West Virginia Senate Preparing To Put Supreme Court Justices on Trial

Photo by Steven Allen Adams West Virginia Supreme Court of Appeals Justice Robin Davis announces Tuesday she will resign from the court. Her decision came the day after the House of Delegates voted to impeach her and three other justices on the high court.

CHARLESTON — The House of Delegates did its part in impeaching justices of the West Virginia Supreme Court of Appeals and it’s now up to the state Senate to prepare to put the justices on trial.

The Senate will convene Monday to consider a resolution creating the rules of procedure for the trial of justices Allen Loughry, Margaret Workman and Beth Walker.

“The process is that the Senate is to convene to adopt a resolution that contains the rules of the process and the manner in which the process is to be conducted during the trial of impeachment,” said Senate President Mitch Carmichael, R-Jackson.

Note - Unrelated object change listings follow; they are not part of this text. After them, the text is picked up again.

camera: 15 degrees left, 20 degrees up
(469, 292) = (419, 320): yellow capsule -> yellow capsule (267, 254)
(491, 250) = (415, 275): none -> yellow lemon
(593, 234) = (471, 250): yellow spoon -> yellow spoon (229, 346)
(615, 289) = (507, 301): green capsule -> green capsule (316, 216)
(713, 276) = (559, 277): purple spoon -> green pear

“Also contained within those rules will be dates and times, particularly time periods, that allow those that have been impeached to request evidence that will be presented against them at the trial, as well as an opportunity to respond from the House managers of the impeachment process to provide that evidence,” Carmichael said.

Loughry, Workman and Walker were impeached Monday by the house, which voted for 11 articles of impeachment. Justice Robin Davis, who also was impeached, resigned Tuesday and will not face trial in the Senate.

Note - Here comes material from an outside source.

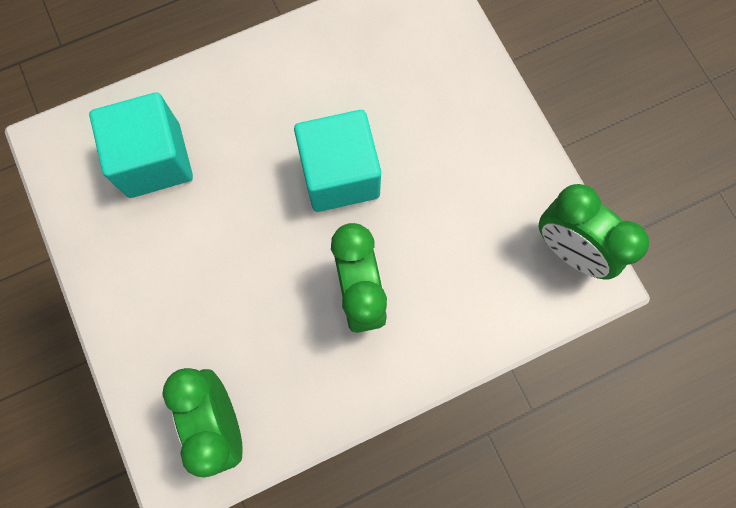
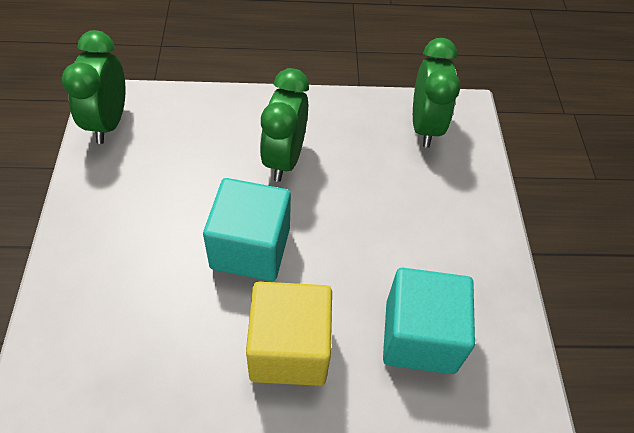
camera: 160 degrees left, 20 degrees down
(261, 102) = (289, 349): none -> yellow cube
(569, 250) = (108, 122): green clock -> green clock turned 150 degrees counterclockwise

Carmichael said he expects the process for preparing for the trial to take 15 days from the time the Senate passes the rules of procedure. From there, Carmichael expects a mid-September start date at the earliest.

As for how long a trial would last, Carmichael said he isn’t sure. The proposed rules of procedure call for trying each justice separately and going through each article of impeachment.

“We did not put any specifications in terms of saying ‘you have X amount of time to defend yourself’ or to prosecute the case,” Carmichael said.

Workman, who serves as Chief Justice, appointed Cabell County Circuit Judge Paul Farrell as an acting justice to fill in for Loughry, who is suspended without pay pending the outcome of a federal criminal case against Loughry. Farrell would also serve as acting Chief Justice because Workman will be on trial. Carmichael said he believes that any conflict of interest Farrell might have will be worked out before the trial.

“I think that works itself out,” Carmichael said. “I have a lot of confidence in Judge Farrell. Everything we can humanly do to eliminate the potential for favoritism we would want to do. The chief justice of the Supreme Court will be the presiding officer. It’s named in the constitution. Of course, in this case (Workman) cannot. But it gives the court the ability to name the replacement judge. I don’t know how they’ll proceed with that. In any case, I have absolute confidence in the process.”

In other news, Democratic leaders in the House released a statement encouraging Loughry to resign after additional charges were added to his federal indictment.

“It is obvious to anyone who is paying attention that Justice Loughry will be impeached or removed from his office, as he is facing a myriad of corruption charges,” said Delegate Mike Pushkin, D-Kanawha. “He should do the right thing and resign today to allow voters to choose a replacement.”